I’m a cat person, but I understand and accept that animal companionship comes in many different forms. And while I prefer not to consort with canines — they can be smelly, moist and occasionally dangerous from time to time — I’ve been told that some humans love them nonetheless.
In My Dog Stupid (Mon Chien Stupide, now playing at the Virtual Roxie), a monstrous mutt personifying the most unpleasant of canine characteristics brings chaos to the family of struggling writer Henri Mohen. Henri (played with grim determination by writer-director Yvan Attal) was once a best-selling author whose first novel broke sales records and won awards; since then he’s penned three terrible novels and film scripts that, he claims, he’ll “deny any connection too until the day I die”.
Henri’s family life is even less satisfying than his creative one. Wife Cecile (Attal’s real-life spouse Charlotte Gainsbourg, wonderful as always) is, if not exactly estranged, quite distant from her husband; his four late teen and adult children a wretched quartet Henri would “happily trade for a new Porsche.” Perhaps worst of all, his beloved bull terrier has recently been killed by the neighborhood doberman, leaving him near friendless.
Into this nest of smoldering unhappiness comes Stupid, a stray Neapolitan mastiff who invites himself into the house and immediately alienates everyone in the family — except Henri, who slowly begins to admire the dog’s ability to drive his annoying offspring away from him. Soon enough, the house is almost empty — and Henri’s writer’s block has become a thing of the past.
As wry and amusing — and, at times, surprisingly moving — as Attal’s dialogue is, the largely silent pup delivers the film’s star turn. Monstrous, gray and blessed with jowls that undulate across the screen like a giant tennis-playing blancmange, this dog is something else: it’s a sin he remains uncredited, because he deserves some recognition. It’s a shame the PATSY Awards are no longer a thing.
The United States has long since admitted its role in the overthrow of Iranian Prime Minister Mohammad Mosaddegh in 1953. The British government, however, continues to keep mum regarding their involvement, which is where Coup 53 (screening for one day only at Pacific Film Archive on Wednesday, Aug. 19) comes in.
Directed by Iranian emigre Taghi Amirani, Coup 53 pulls back the curtain on Norman Darbyshire, the mysterious agent most responsible for bringing down Mosaddegh and replacing him with the Shah in order to protect Britain’s oil interests.
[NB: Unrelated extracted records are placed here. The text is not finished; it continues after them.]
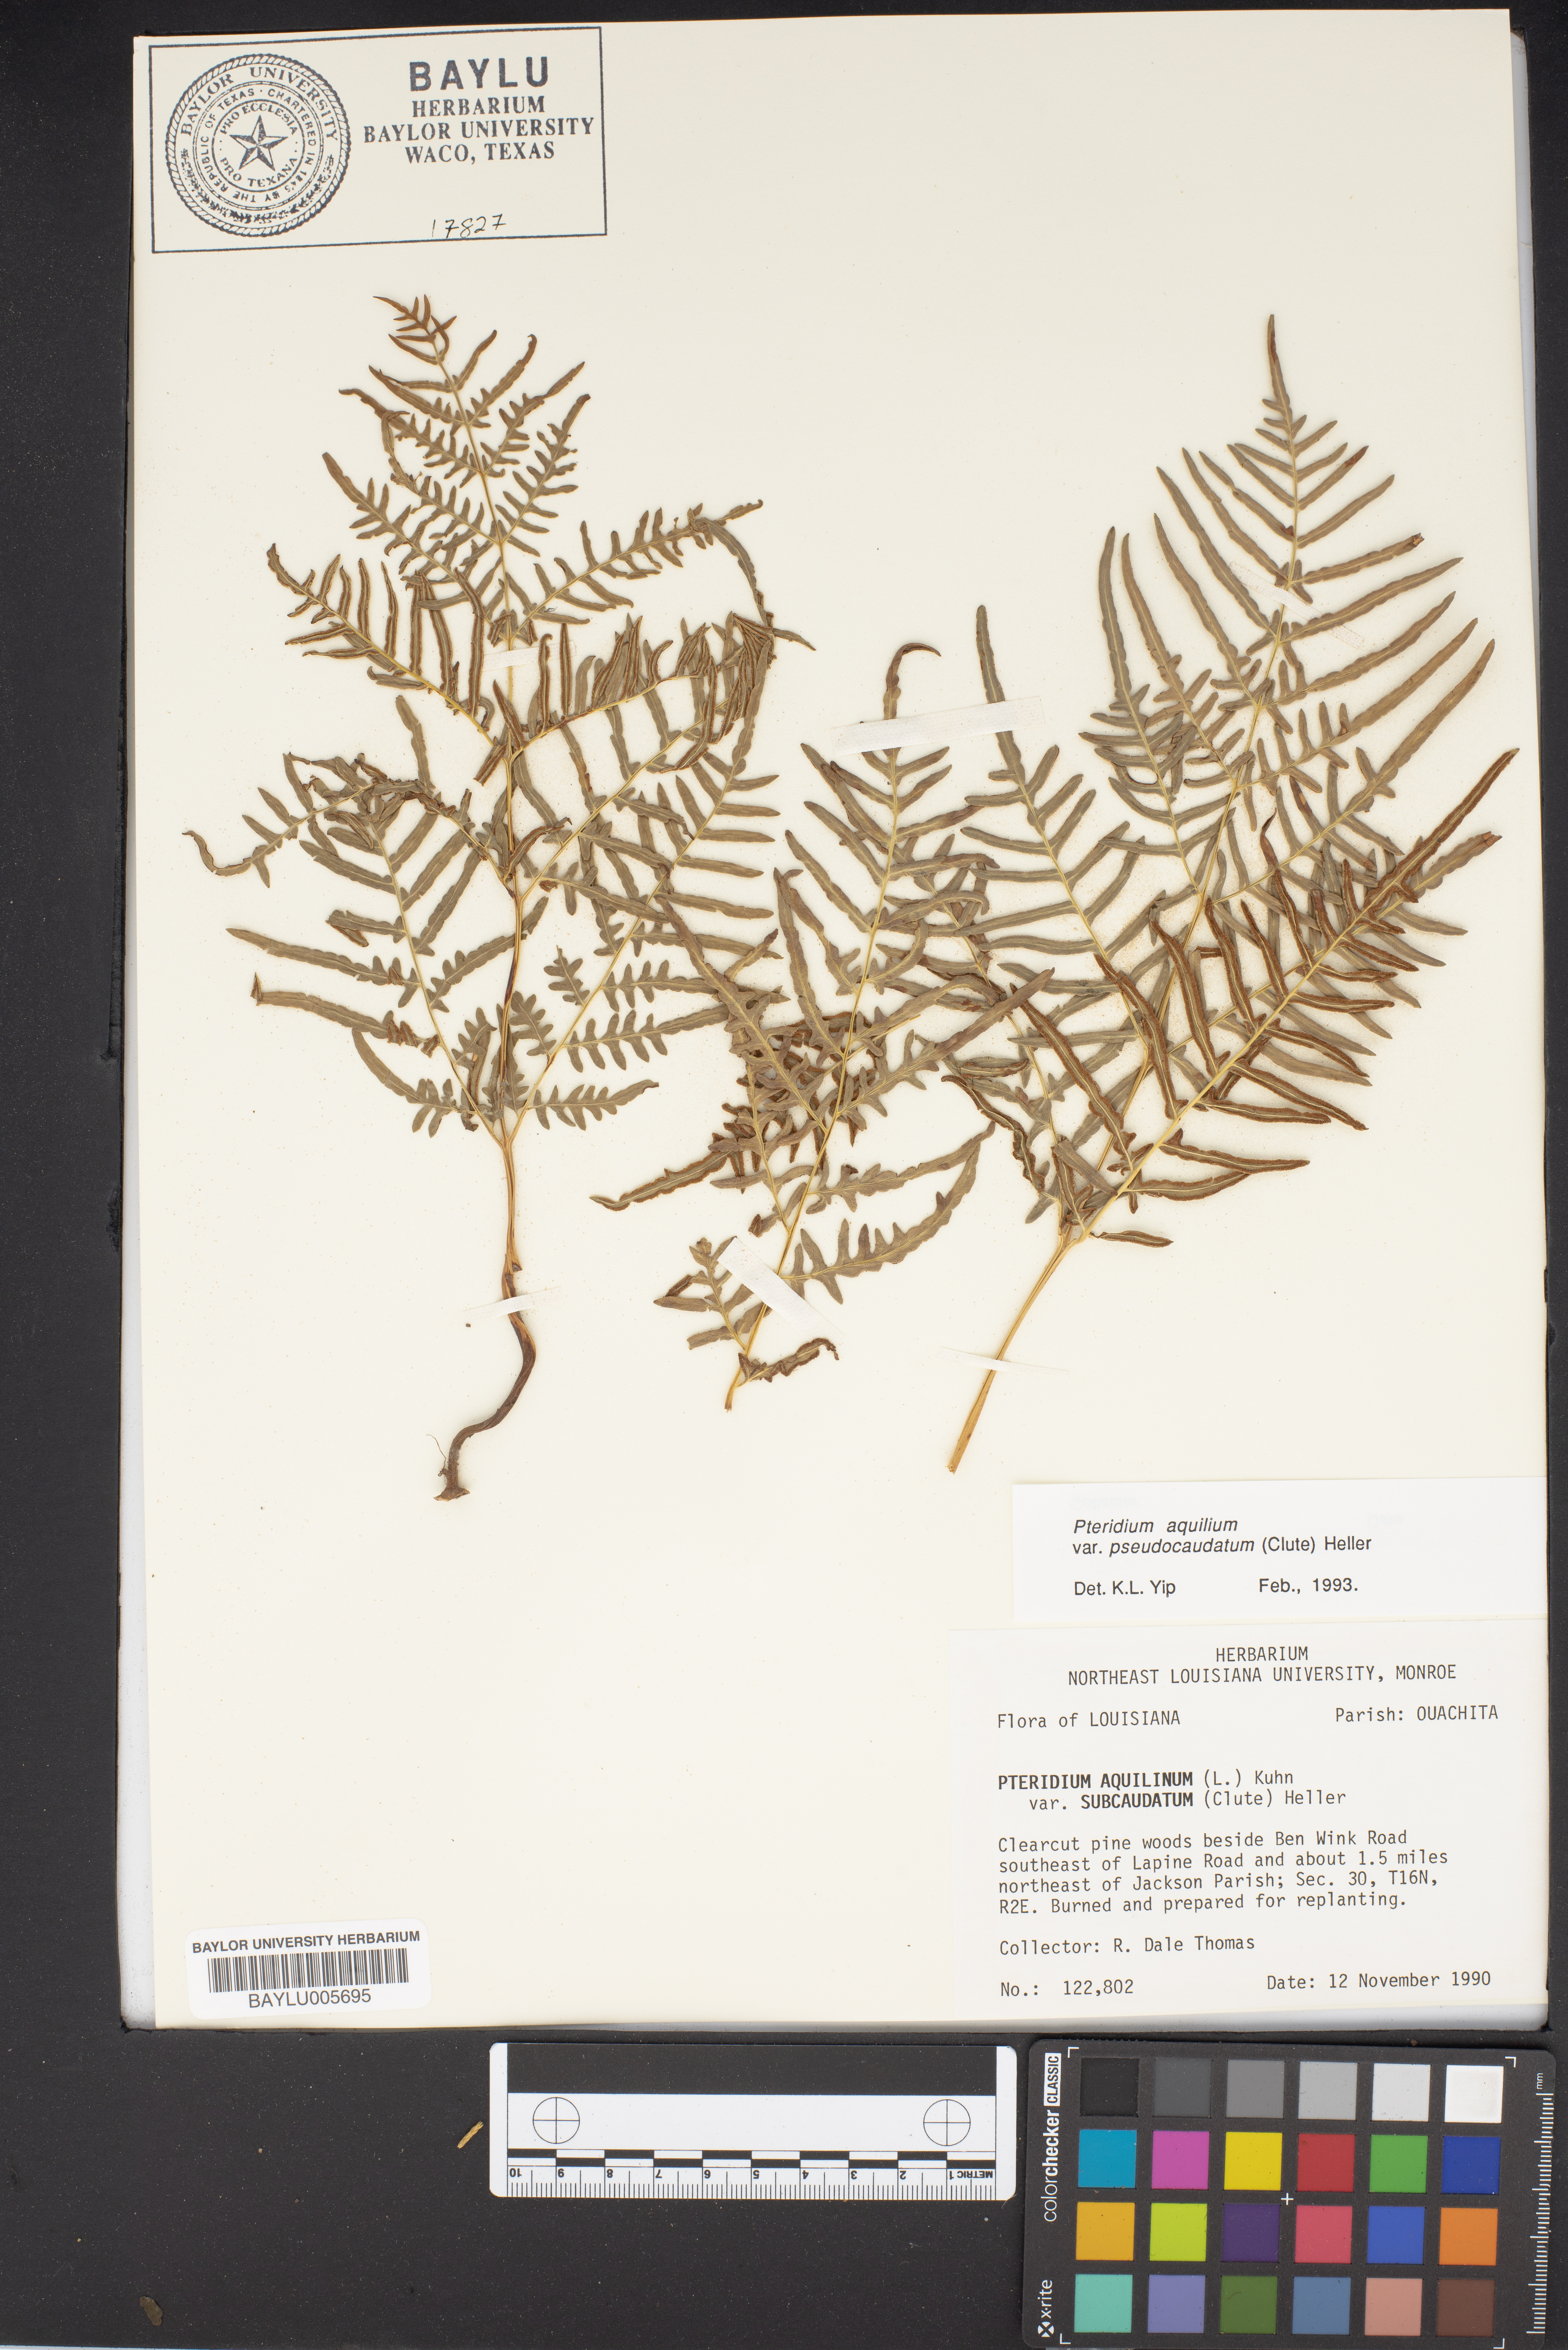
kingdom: Plantae
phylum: Tracheophyta
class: Polypodiopsida
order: Polypodiales
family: Dennstaedtiaceae
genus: Pteridium
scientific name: Pteridium aquilinum
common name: Bracken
It’s a fascinating story, and as relevant as ever, with the blowback — the Islamic Revolution of 1979 — still obsessing America’s foreign policy elite in the 21st century. This is the best investigative documentary since last year’s Cold Case Hammarskjold.
Finally, Apocalypse ’45 (screening virtually at Rialto Cinemas Elmwood) does for World War II’s Pacific theater what Peter Jackson’s They Shall Not Grow Old did for the Great War’s Western front. Featuring interviews with two dozen nonagenarian and centenarian veterans and two hours worth of previously unseen (and color, or colorized) footage that wasn’t suitable for the home front while the war was on, it’s often grueling stuff. This is a must-see for WW II buffs, but you’ll probably want the kids to give this history lesson a miss.